AP Literature Fall Final Exam: Words to Know

  • Allegory - A narrative or visual representation, such as a story, poem, or picture, can be interpreted to reveal a hidden message.

  • Allusion - refers to a person, event, or thing from another text.

  • Apostrophe - a speech or address to a person who is not present or a personified object.

  • Aside - a speech delivered to the audience; and the other characters cannot hear.

  • Assonance - when words repeat the same vowel sound.

  • Elegy - a poem of serious reflection, typically lamenting the dead.

  • Euphemism - a mild or indirect word to replace a harsher word.

  • Hyperbole - an exaggeration as a rhetorical device. 

  • Invocation - a calling onto a deity for help or inspiration.

  • Metaphor - a figure of speech where a word or phrase is applied to an object which is not literally applicable. 

  • Oxymoron - a figure of speech where two opposite/contradictory words are placed next to each other.

  • Parody - an imitation of the style of a particular writer.

  • Personification - the attribution of human characteristics to things, ideas, etc. that are non-human.

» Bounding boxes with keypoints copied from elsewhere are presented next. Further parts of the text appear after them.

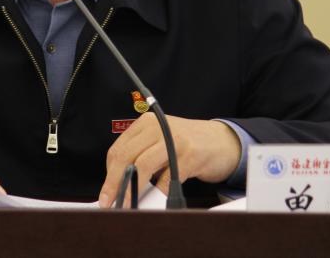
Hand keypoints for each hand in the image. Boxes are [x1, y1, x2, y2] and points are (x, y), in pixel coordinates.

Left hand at [97, 113, 240, 207]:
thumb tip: (120, 187)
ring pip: (142, 166)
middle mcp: (158, 128)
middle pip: (126, 157)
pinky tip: (156, 202)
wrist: (223, 141)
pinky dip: (158, 194)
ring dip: (132, 190)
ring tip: (127, 206)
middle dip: (115, 184)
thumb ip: (142, 157)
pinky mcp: (190, 155)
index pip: (118, 149)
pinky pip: (167, 179)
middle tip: (110, 203)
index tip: (106, 194)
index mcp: (146, 124)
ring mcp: (174, 140)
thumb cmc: (188, 145)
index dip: (109, 175)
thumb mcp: (161, 143)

  • Rhyme scheme - a poet’s deliberate pattern of rhyming words at the end of lines.

  • Syntax - the word order, tense, subject-verse agreement, and sentence structure employed to create an effect in writing.

  • Understatement - a literary device where a particular quality is downplayed or presented less than the true situation. 


General Vocabulary:

  • Laudatory ⇾ A piece of writing expressing praise or admiration for someone.

  • Meticulous ⇾ Very careful and paying attention to every detail.

  • Paucity ⇾ A small amount of something, or less than what is needed.

  • Raconteur ⇾ A person who tells funny or interesting stories.

  • Sanctimonious ⇾ Excessively displaying religious devotion, almost hypocritically.

  • Sardonic ⇾ To be scornfully mocking, a form of humor that is not necessarily malicious, but has a degree of skepticism.